• **Task description**:
Every line below that contains the word "индукционным" must be copied.

Data entries:
+ + + +
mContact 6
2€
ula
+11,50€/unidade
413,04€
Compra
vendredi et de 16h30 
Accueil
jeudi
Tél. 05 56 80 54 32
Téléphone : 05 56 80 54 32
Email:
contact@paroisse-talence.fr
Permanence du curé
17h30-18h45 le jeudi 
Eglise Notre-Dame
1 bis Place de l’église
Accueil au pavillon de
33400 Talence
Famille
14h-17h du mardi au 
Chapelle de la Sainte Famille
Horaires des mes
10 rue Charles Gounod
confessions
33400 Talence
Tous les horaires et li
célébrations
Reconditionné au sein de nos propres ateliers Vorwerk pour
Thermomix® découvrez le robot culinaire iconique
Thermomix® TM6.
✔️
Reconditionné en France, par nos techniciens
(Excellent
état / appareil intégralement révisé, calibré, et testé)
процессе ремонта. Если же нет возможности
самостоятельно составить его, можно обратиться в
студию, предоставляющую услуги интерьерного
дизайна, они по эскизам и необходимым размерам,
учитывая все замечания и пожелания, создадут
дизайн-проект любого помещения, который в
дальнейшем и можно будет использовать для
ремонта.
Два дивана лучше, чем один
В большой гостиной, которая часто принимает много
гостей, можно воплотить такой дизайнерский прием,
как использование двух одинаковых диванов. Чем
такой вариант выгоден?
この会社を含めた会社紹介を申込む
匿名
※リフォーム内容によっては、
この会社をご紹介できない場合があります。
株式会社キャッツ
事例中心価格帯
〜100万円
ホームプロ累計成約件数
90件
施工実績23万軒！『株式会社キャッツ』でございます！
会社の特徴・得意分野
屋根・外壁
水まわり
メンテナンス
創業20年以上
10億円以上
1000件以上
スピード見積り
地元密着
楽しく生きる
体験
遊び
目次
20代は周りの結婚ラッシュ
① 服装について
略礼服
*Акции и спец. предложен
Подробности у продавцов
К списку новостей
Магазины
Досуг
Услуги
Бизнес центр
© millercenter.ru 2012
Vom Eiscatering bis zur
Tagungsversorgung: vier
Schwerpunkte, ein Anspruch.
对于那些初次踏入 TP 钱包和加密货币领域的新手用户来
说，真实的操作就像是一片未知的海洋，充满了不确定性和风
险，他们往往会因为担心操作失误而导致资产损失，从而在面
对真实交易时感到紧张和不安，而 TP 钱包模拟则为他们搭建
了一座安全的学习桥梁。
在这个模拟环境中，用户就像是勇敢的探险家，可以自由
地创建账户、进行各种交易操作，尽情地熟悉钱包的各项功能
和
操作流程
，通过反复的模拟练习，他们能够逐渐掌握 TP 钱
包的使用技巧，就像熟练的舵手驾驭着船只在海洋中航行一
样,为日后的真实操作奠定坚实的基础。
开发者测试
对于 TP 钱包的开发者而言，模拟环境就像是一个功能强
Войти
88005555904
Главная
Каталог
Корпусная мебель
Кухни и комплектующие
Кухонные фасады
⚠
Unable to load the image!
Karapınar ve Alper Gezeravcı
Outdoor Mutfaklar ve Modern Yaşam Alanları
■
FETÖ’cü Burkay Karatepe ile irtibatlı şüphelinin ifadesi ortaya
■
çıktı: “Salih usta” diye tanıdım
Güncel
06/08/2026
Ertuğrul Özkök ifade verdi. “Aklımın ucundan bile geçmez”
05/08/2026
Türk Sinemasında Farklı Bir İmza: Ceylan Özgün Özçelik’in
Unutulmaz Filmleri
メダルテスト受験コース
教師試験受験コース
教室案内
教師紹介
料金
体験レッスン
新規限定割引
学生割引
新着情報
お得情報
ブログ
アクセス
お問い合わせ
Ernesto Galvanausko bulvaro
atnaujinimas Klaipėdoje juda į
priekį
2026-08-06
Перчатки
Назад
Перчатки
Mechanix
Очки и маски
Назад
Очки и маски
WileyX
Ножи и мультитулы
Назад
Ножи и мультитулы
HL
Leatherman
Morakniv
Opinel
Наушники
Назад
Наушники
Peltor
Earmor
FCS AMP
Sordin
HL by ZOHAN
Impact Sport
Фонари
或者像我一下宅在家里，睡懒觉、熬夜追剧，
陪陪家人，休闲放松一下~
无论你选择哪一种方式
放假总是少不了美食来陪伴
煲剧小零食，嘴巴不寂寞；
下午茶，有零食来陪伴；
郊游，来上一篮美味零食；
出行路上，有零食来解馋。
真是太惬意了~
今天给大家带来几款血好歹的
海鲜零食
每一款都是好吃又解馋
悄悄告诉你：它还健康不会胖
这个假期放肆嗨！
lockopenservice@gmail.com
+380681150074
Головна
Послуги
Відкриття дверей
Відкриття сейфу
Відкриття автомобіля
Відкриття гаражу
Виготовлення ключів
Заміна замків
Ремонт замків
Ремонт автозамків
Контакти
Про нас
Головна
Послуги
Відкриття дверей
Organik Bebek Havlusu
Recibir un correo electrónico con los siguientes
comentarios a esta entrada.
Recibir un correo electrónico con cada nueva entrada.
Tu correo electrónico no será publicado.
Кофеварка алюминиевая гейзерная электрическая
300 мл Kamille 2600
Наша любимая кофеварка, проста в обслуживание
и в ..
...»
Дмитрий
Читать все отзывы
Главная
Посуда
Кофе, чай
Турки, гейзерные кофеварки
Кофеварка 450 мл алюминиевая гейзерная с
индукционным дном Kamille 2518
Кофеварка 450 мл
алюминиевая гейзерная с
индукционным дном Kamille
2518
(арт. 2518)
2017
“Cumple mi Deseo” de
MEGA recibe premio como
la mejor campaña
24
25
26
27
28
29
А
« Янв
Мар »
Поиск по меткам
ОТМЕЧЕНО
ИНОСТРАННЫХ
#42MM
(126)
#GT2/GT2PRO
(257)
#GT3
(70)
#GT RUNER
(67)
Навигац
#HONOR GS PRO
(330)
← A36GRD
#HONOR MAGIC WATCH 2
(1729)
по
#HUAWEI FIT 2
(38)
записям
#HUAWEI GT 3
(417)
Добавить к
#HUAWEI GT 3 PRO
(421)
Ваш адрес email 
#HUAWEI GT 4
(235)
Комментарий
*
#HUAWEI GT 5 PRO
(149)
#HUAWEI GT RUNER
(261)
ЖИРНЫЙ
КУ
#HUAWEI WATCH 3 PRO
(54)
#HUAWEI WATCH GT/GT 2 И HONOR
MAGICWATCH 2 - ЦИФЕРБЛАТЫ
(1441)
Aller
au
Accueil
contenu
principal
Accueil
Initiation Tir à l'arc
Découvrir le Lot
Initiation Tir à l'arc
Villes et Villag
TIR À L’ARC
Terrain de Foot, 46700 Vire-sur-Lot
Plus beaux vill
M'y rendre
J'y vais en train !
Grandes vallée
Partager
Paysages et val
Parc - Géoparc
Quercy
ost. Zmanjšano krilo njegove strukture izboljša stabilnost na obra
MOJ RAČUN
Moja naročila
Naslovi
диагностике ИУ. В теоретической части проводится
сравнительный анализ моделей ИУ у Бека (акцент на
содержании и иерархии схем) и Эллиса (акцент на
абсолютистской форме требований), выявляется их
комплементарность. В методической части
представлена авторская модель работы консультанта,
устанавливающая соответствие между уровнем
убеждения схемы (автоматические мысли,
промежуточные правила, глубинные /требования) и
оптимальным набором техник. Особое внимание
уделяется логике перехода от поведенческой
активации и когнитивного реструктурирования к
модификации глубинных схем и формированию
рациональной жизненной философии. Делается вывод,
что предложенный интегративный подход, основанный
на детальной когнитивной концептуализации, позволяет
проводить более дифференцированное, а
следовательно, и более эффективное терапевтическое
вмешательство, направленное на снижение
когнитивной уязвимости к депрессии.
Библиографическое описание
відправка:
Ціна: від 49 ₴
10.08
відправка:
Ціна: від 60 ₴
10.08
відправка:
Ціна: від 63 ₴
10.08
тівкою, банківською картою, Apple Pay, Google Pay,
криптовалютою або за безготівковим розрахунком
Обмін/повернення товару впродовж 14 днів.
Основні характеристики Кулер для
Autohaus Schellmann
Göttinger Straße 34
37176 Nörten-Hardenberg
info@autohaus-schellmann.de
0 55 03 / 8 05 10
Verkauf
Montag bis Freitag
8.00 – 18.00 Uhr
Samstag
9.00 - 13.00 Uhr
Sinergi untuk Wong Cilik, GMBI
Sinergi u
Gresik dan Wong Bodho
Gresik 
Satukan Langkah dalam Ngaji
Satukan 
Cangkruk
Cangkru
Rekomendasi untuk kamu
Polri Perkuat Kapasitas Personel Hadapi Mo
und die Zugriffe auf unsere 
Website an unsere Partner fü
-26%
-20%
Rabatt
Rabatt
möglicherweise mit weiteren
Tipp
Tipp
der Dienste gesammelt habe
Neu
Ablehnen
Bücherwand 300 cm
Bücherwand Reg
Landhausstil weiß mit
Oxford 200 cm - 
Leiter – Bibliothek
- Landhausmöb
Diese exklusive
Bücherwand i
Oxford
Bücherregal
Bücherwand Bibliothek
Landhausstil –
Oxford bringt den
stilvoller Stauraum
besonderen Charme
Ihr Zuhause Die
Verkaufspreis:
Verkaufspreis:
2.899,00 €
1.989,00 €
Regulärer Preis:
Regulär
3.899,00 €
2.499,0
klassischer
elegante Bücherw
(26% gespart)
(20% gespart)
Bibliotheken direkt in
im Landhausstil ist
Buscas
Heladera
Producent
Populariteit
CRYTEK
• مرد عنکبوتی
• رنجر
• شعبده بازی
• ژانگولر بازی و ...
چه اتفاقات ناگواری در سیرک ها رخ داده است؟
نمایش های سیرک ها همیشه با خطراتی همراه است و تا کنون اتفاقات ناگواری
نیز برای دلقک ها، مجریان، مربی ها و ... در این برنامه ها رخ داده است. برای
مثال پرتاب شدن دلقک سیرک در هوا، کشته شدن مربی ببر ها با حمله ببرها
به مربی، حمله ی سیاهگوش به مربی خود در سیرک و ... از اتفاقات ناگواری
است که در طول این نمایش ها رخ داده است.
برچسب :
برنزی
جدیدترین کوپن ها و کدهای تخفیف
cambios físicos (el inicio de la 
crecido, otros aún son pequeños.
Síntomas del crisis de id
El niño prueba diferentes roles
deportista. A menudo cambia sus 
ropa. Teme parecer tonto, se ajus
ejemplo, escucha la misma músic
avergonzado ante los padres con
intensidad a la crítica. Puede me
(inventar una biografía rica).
+ + + +
• **Task response**:
индукционным дном Kamille 2518
индукционным дном Kamille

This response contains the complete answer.